最后，OFA提出了图提示范式(Graph prompt Paradigm, GPP)，将任务信息有机地注入到图数据中，从而实现上下文学习。

构建图基础模型的一个关键挑战是，跨域图数据通常由完全不同的过程生成，并且具有嵌入在不同空间中的节点/边属性。这使得在一个域上训练的图模型几乎不可能泛化到另一个域。然而，尽管不同数据集的属性不同，但几乎所有数据集都可以用人类可解释的语言来描述。例如，在分子图中，节点表示原子，我们可以使用纯文本来描述具有原子特征的节点，包括元素名称、手性等。关键的优势是，通过使用文本来描述节点和边，我们可以应用LLM将不同的图属性编码到相同的空间。因此，引入了文本属性图的概念来系统地集成来自不同领域的图数据。

图领域中的下游分类任务可以分为以下不同类别：
(1)节点级任务，其中任务是对图中的节点进行分类；
(2)链路级任务，其任务是推理节点对之间的连接；
(3)图级任务，任务是在整个图上进行预测。
然而，不同层次的任务需要不同的过程和方法来处理，这使得构建图的基础模型变得困难。相比之下，语言中的不同下游任务具有相同的自回归生成性质，这使得从llm中使用的下一个token预测任务中学习到的知识一致有利于各种下游任务。那么问题来了：我们能否将不同的图任务统一为一个单一的任务，以促进图领域的训练和知识迁移?

llm最吸引人的特性之一是其通过提示进行上下文学习的能力，这允许模型在不同的学习场景中执行各种下游任务，而无需微调。例如，在一个目标是根据标题和摘要预测论文类别的少样本场景中，我们可以为LLMs提供每个类别的k篇论文作为上下文，并指示模型根据所提供的上下文生成预测。然而，对图进行上下文学习的研究仍然相对未知。

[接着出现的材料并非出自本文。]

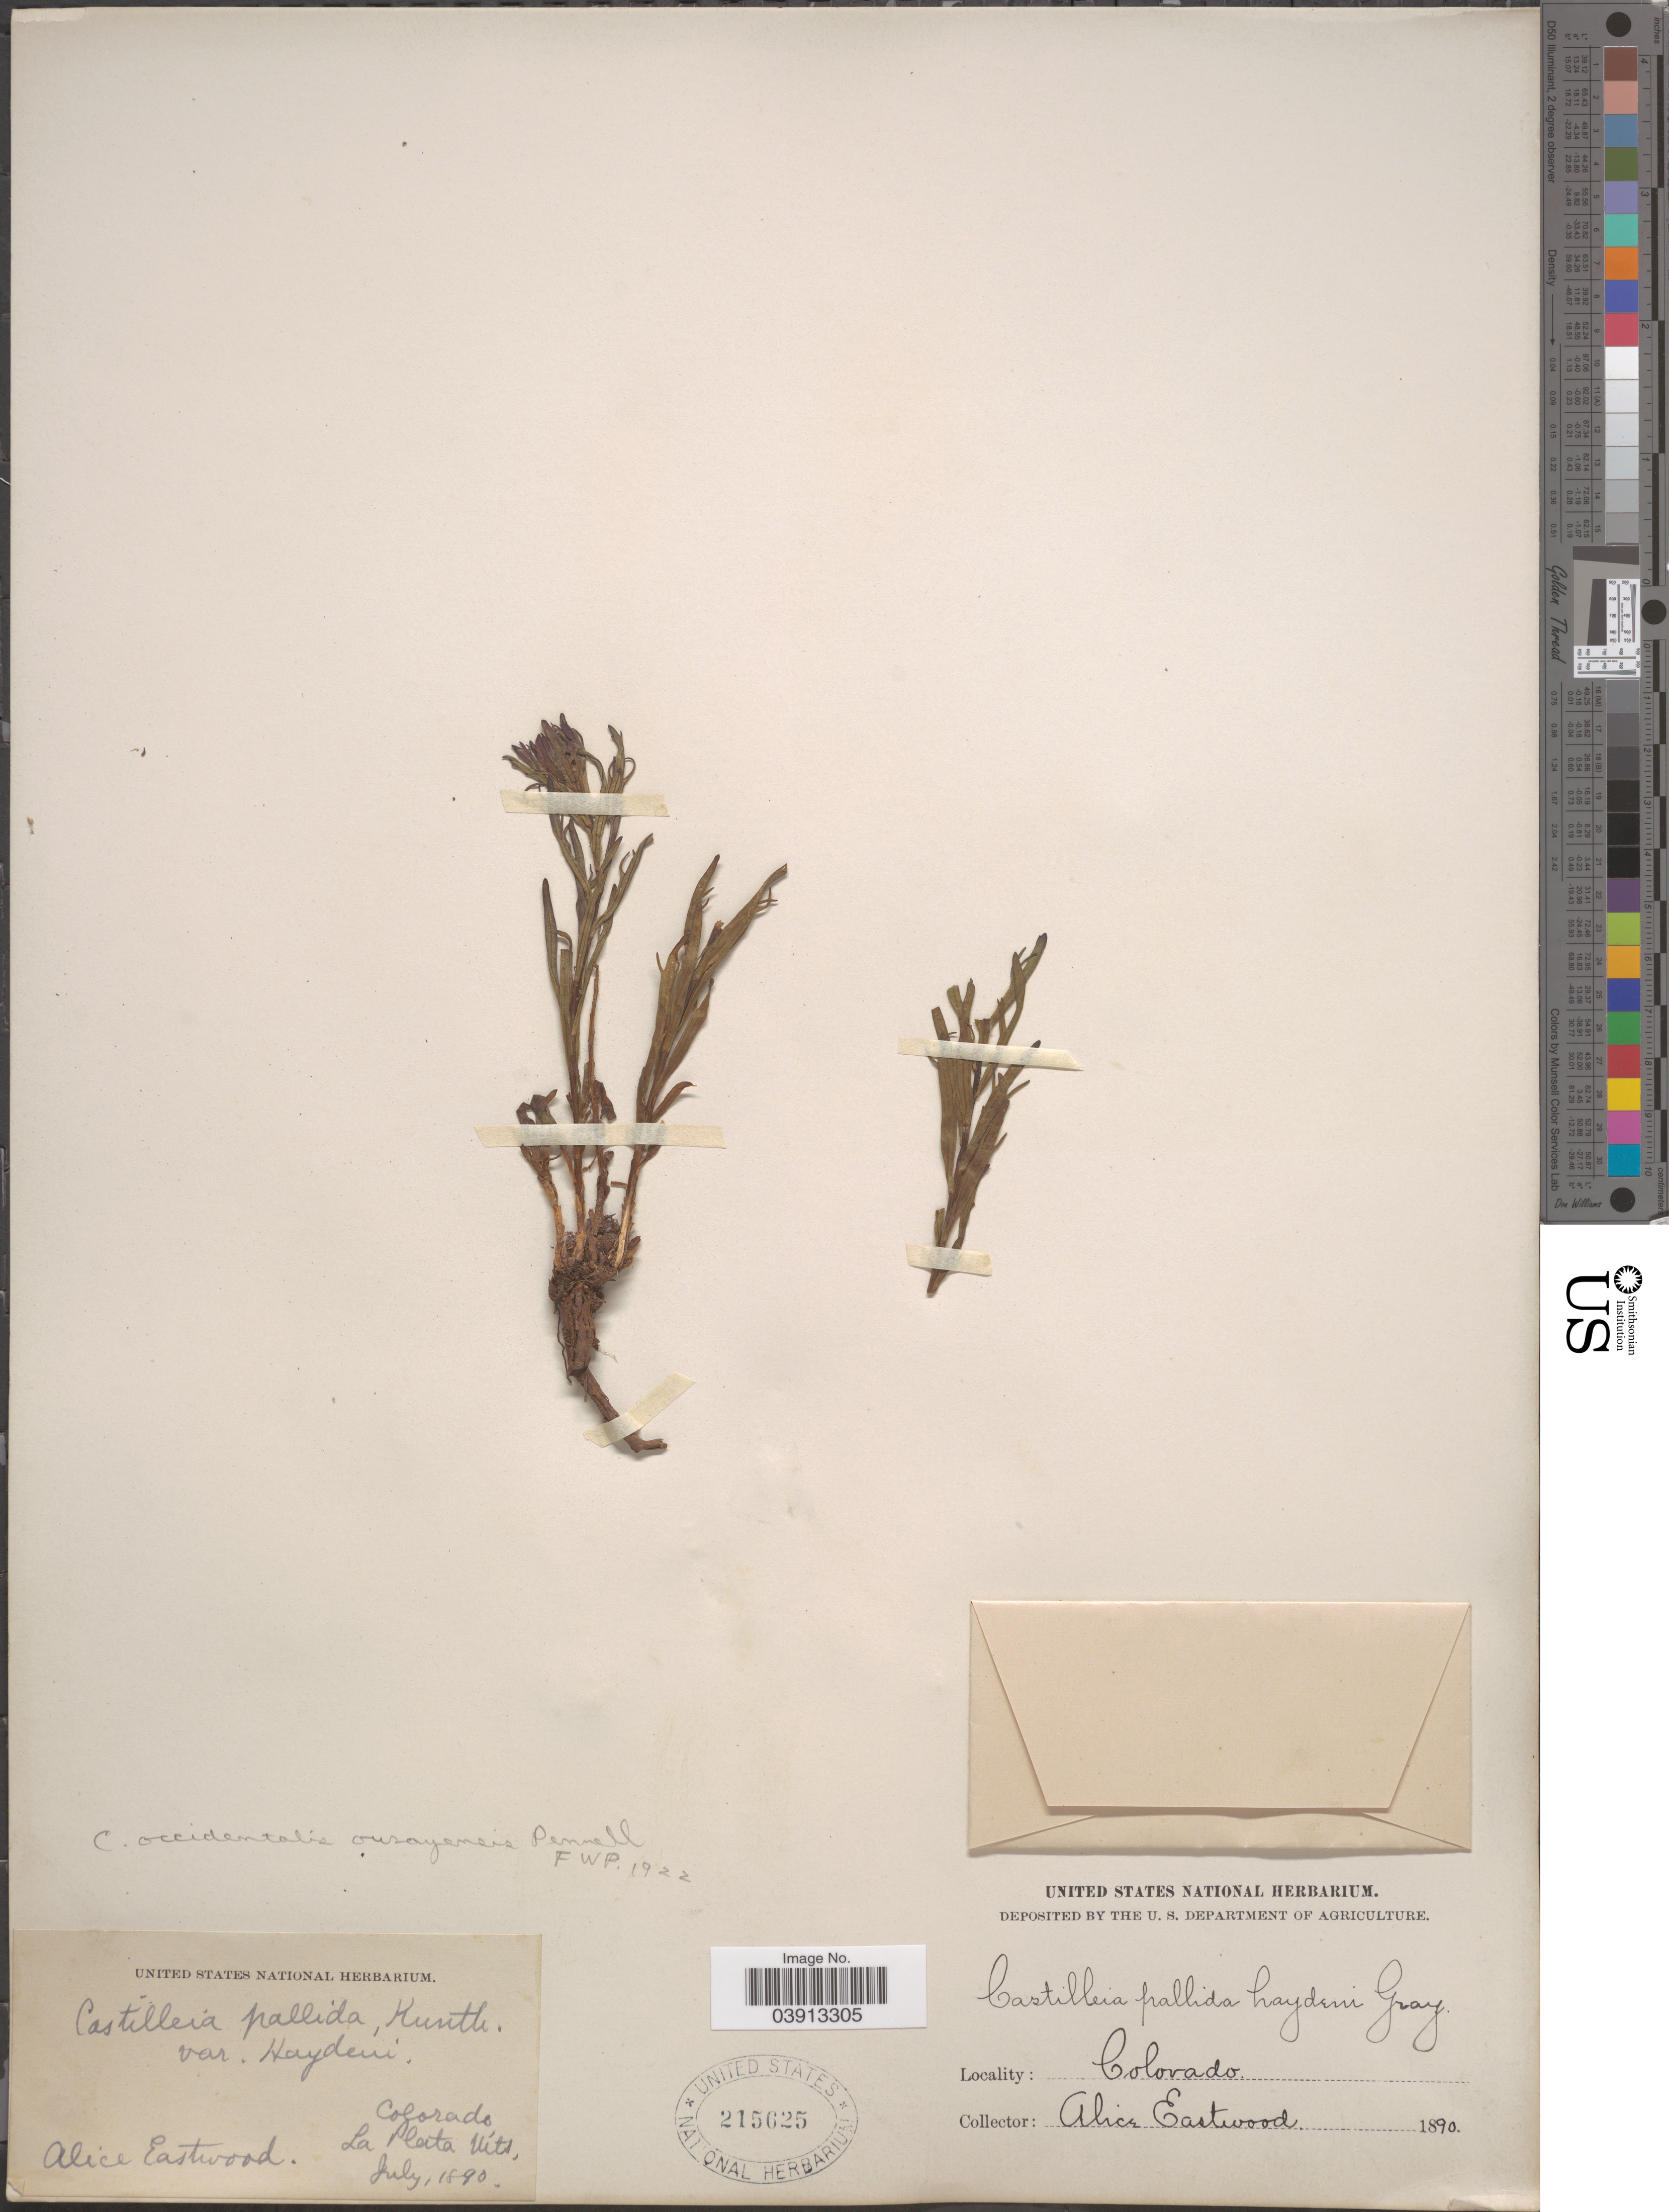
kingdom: Plantae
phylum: Tracheophyta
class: Magnoliopsida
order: Lamiales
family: Orobanchaceae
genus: Castilleja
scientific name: Castilleja occidentalis var. ourayensis Pennell comb. nov. ined.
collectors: A. Eastwood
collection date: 1890-07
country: United States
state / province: Colorado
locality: La Plata Mts.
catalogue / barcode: US 215625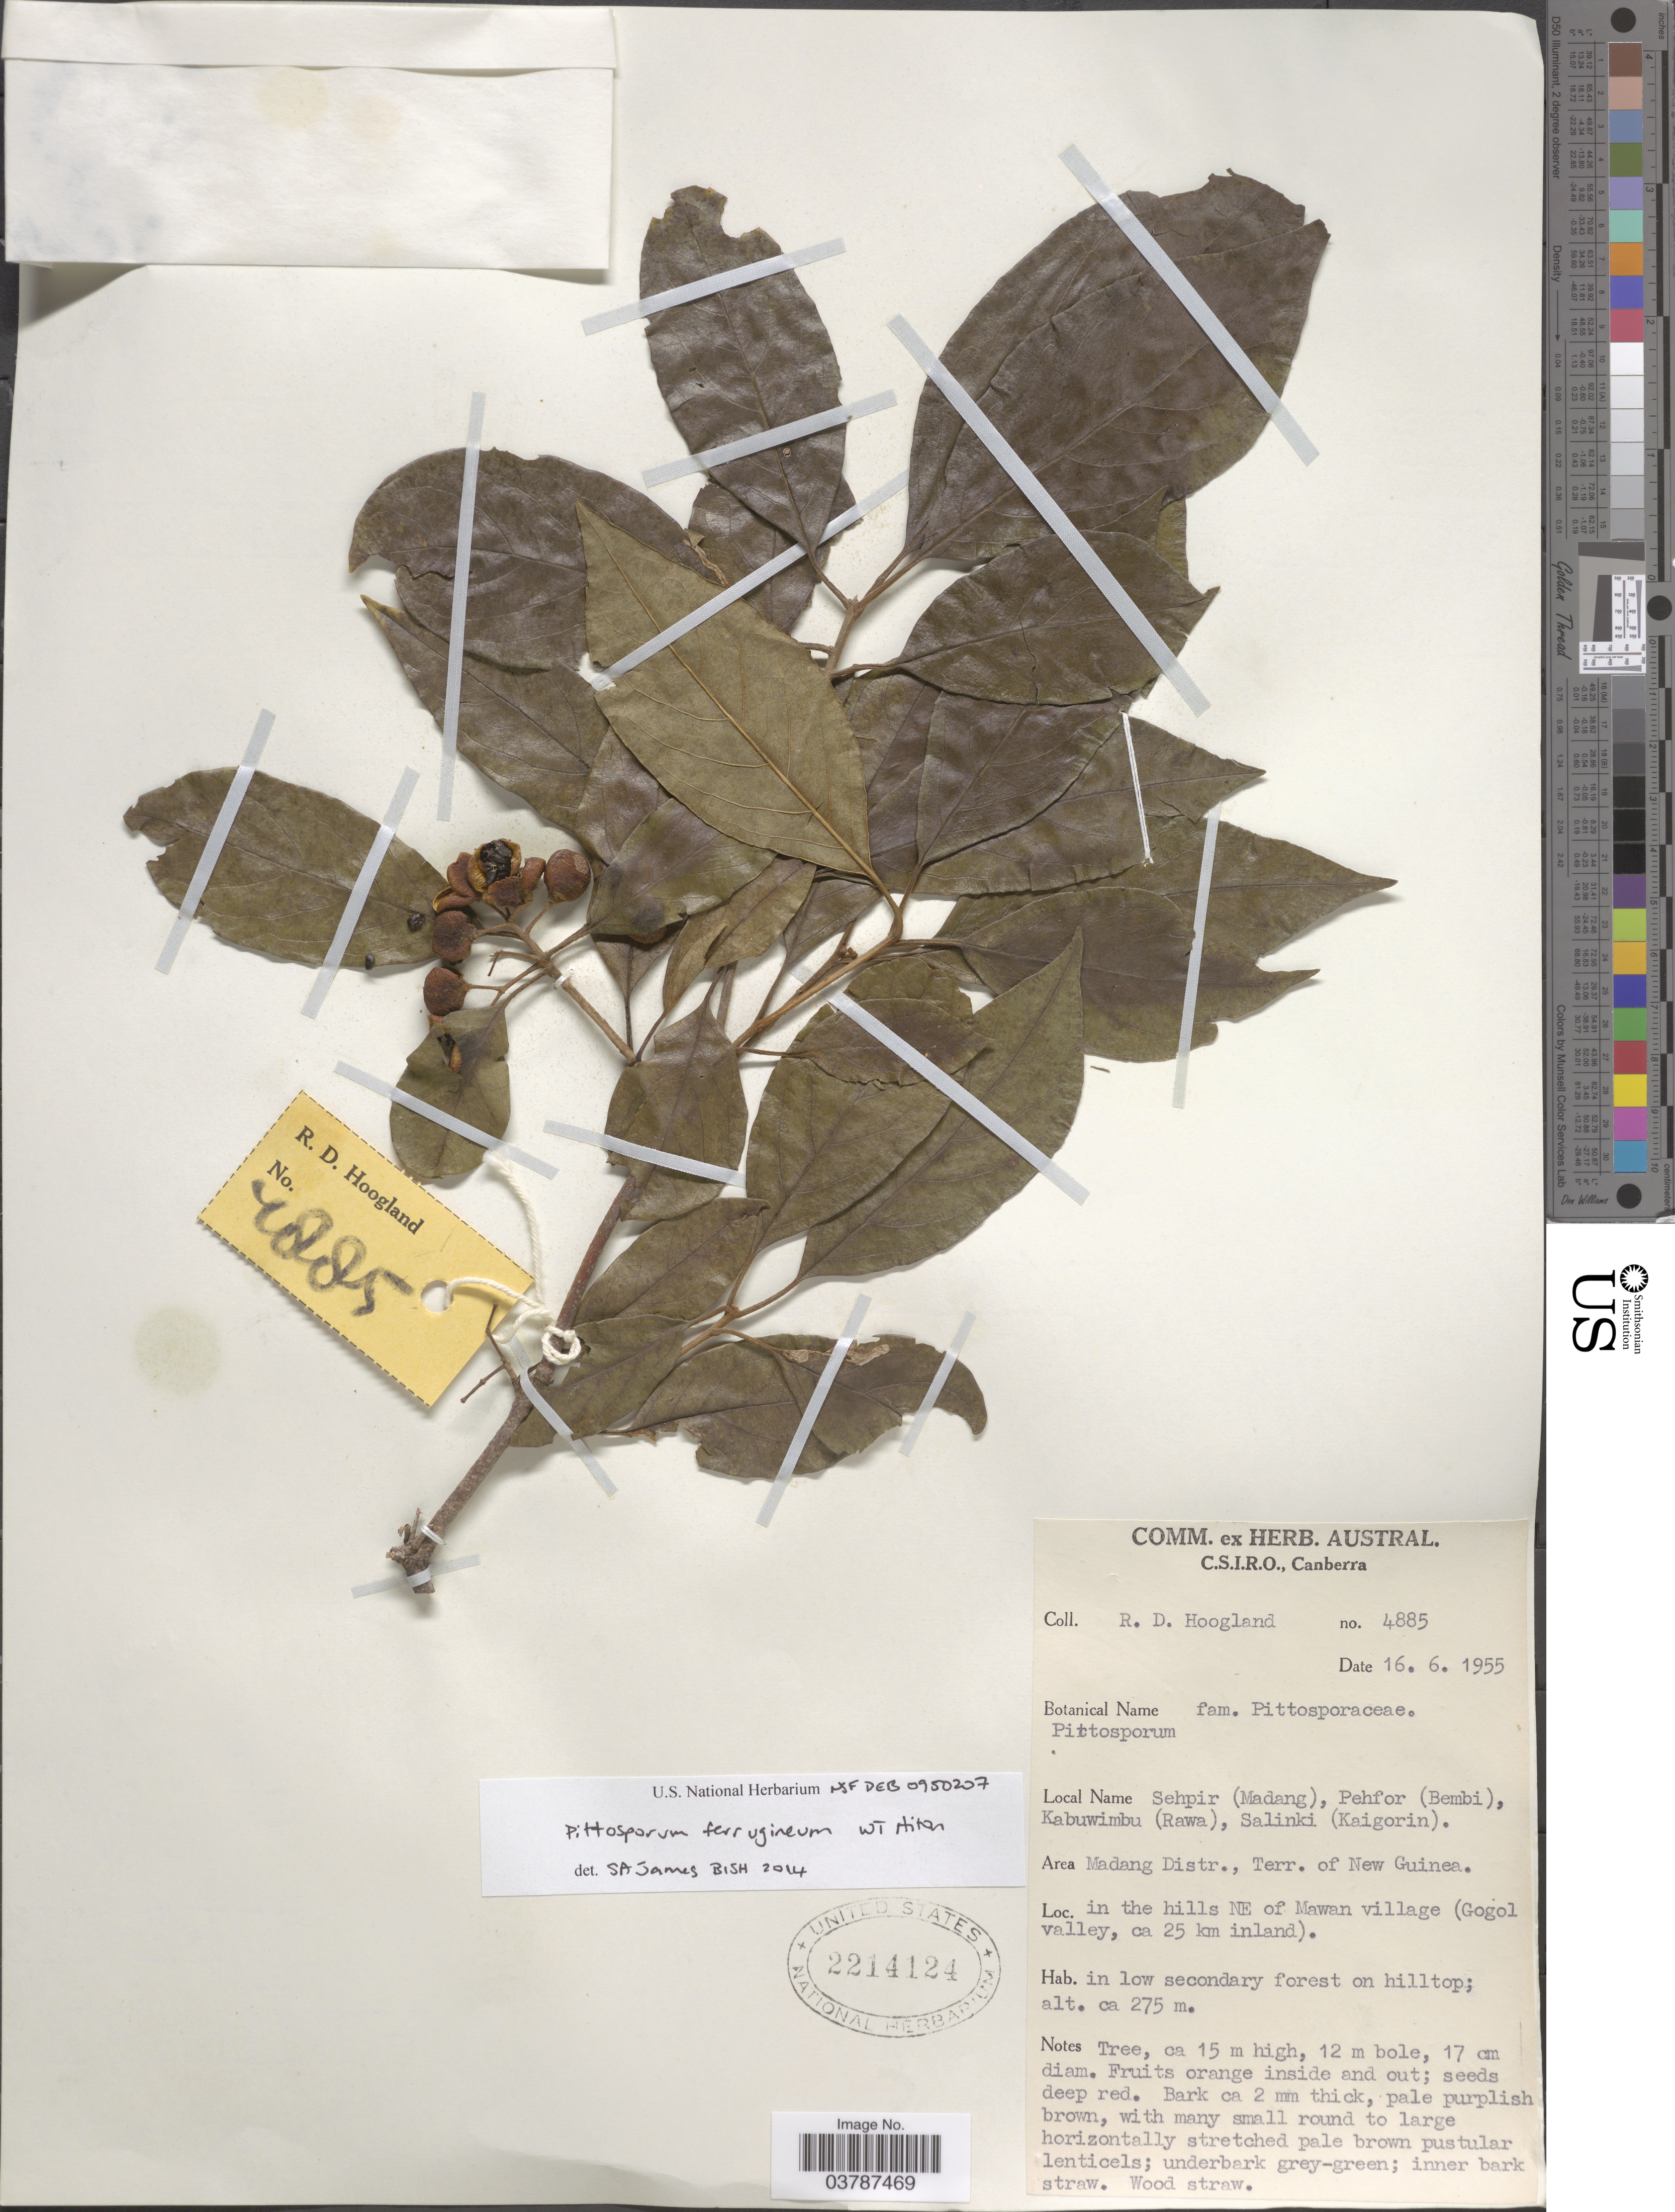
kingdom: Plantae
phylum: Tracheophyta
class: Magnoliopsida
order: Apiales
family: Pittosporaceae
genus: Pittosporum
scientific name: Pittosporum ferrugineum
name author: Dryand. ex Aiton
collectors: R. D. Hoogland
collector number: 4885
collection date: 1955-06-16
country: Papua New Guinea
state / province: Madang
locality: Area Madang Distr., Terr. of New Guinea. In the hills NE of Mawan village (Gogol valley, ca 25 km inland).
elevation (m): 275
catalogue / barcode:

本文提出OFA，第一个用于构建用于图学习的基础GNN模型的解决方案。具体而言，文本属性图、兴趣节点和图提示范式赋予了OFA使用单个图模型执行不同领域图相关任务的能力。在不同图域的监督、少样本和零样本学习场景中评估了OFA。OFA在大多数任务上都显示了良好的结果，并在图上显示了作为未来基础模型的巨大潜力。

补充一下整体思路：

1. 将所有类型的Graph数据集转化为文本图TAGs，即图中所有的节点node和边edge都按照模板用文本描述；

2. 通过LMs（文中选了sentence-transformer，e5，llama2-7b，13b）将不通的graph数据集embedding到相同的向量空间，得到在同一空间的向量表示：节点Xi $^{_{}}$ 和边Xij，参考下面的公式7；

3. 构建兴趣节点NOI，其实不是构建的，即关心的那部分节点就是所谓的NOI节点，节点分类就是待分类的一个节点，链接预测就是相连的两个节点，图分类就是一整个子图的所有节点；

4. 构建NOI提示节点，NOI提示节点与NOI节点相互连接，并且构建prompt；

5. 构建NOI提示节点的分类节点，并与NOI提示节点相连接，有几个类别就有几个节点；这就等同于把所有的任务都转化为分类节点的得分分类任务了；如果是二分类，就用sigmoid最后计算出得分即可，公式10，如果是多分类任务，那么计算argmax得分即可，公式11；

6. 损失函数：分类任务的交叉熵损失，公式12。

2. 代码实战

环境安装：To install requirement for the project using conda

conda env create -f environment.yml

在所有数据集上的端到端实验：For joint end-to-end experiments on all collected dataset, run

python run_cdm.py --override e2e_all_config.yaml

All arguments can be changed by space separated values such as

python run_cdm.py --override e2e_all_config.yaml num_layers 7 batch_size 512 dropout 0.15 JK none

Users can modify the task_names variable in ./e2e_all_config.yaml to control which datasets are included during training. The length of task_names, d_multiple, and d_min_ratio should be the same. They can also be specified in command line arguments by comma separated values.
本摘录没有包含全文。